*Instruction*
Reproduce the rows below word for word, from their first line through the line containing "<strong>Two-Wheeler Market Snapshot", with both ends included, and leave the pictures out.

——

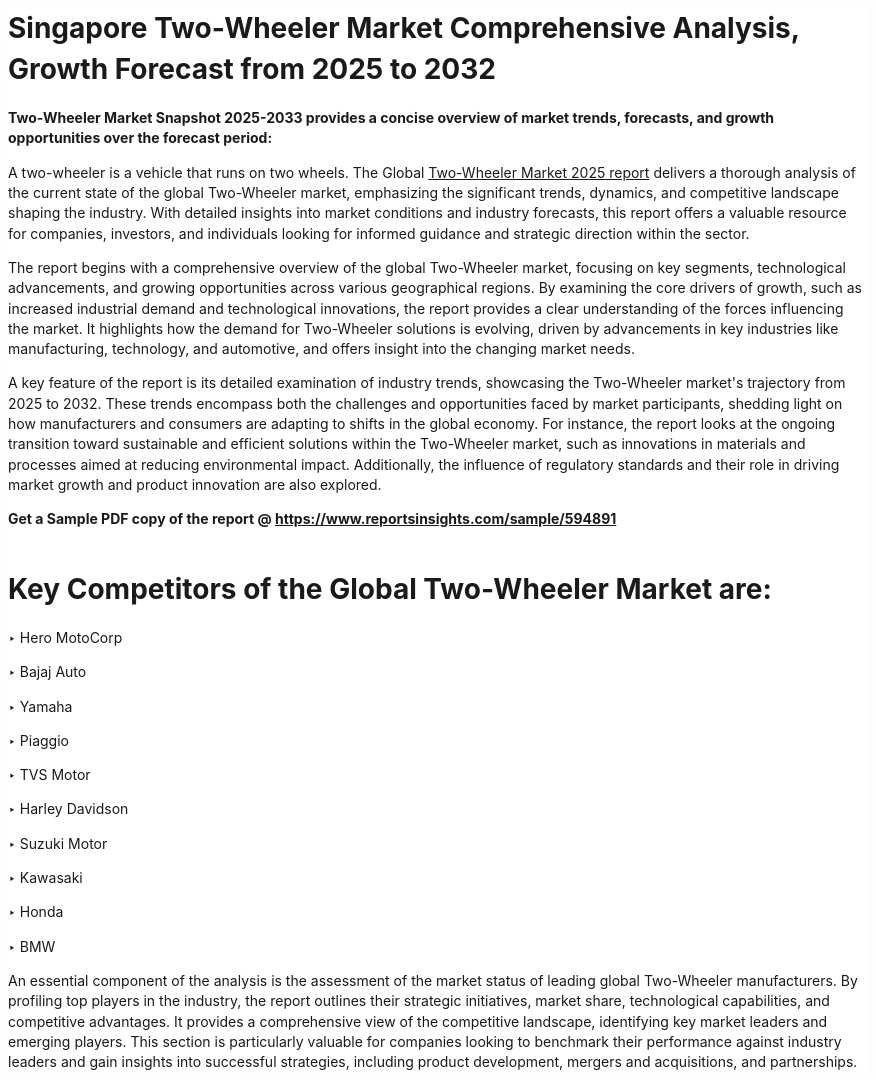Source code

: # Singapore Two-Wheeler Market Comprehensive Analysis, Growth Forecast from 2025 to 2032

<strong>Two-Wheeler Market Snapshot 2025-2033 provides a concise overview of market trends, forecasts, and growth opportunities over the forecast period:</strong>

A two-wheeler is a vehicle that runs on two wheels. The Global <a href=https://www.reportsinsights.com/sample/594891>Two-Wheeler Market 2025 report</a> delivers a thorough analysis of the current state of the global Two-Wheeler market, emphasizing the significant trends, dynamics, and competitive landscape shaping the industry. With detailed insights into market conditions and industry forecasts, this report offers a valuable resource for companies, investors, and individuals looking for informed guidance and strategic direction within the sector.

The report begins with a comprehensive overview of the global Two-Wheeler market, focusing on key segments, technological advancements, and growing opportunities across various geographical regions. By examining the core drivers of growth, such as increased industrial demand and technological innovations, the report provides a clear understanding of the forces influencing the market. It highlights how the demand for Two-Wheeler solutions is evolving, driven by advancements in key industries like manufacturing, technology, and automotive, and offers insight into the changing market needs.

A key feature of the report is its detailed examination of industry trends, showcasing the Two-Wheeler market's trajectory from 2025 to 2032. These trends encompass both the challenges and opportunities faced by market participants, shedding light on how manufacturers and consumers are adapting to shifts in the global economy. For instance, the report looks at the ongoing transition toward sustainable and efficient solutions within the Two-Wheeler market, such as innovations in materials and processes aimed at reducing environmental impact. Additionally, the influence of regulatory standards and their role in driving market growth and product innovation are also explored.

<strong>Get a Sample PDF copy of the report @ <a href=https://www.reportsinsights.com/sample/594891>https://www.reportsinsights.com/sample/594891</a></strong>

# <strong>Key Competitors of the Global Two-Wheeler Market are:</strong>

‣ Hero MotoCorp

‣ Bajaj Auto

‣ Yamaha

‣ Piaggio

‣ TVS Motor

‣ Harley Davidson

‣ Suzuki Motor

‣ Kawasaki

‣ Honda

‣ BMW

An essential component of the analysis is the assessment of the market status of leading global Two-Wheeler manufacturers. By profiling top players in the industry, the report outlines their strategic initiatives, market share, technological capabilities, and competitive advantages. It provides a comprehensive view of the competitive landscape, identifying key market leaders and emerging players. This section is particularly valuable for companies looking to benchmark their performance against industry leaders and gain insights into successful strategies, including product development, mergers and acquisitions, and partnerships.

——

*Exercise result*
Source code

: # Singapore Two-Wheeler Market Comprehensive Analysis, Growth Forecast from 2025 to 2032

<strong>Two-Wheeler Market Snapshot 2025-2033 provides a concise overview of market trends, forecasts, and growth opportunities over the forecast period:</strong>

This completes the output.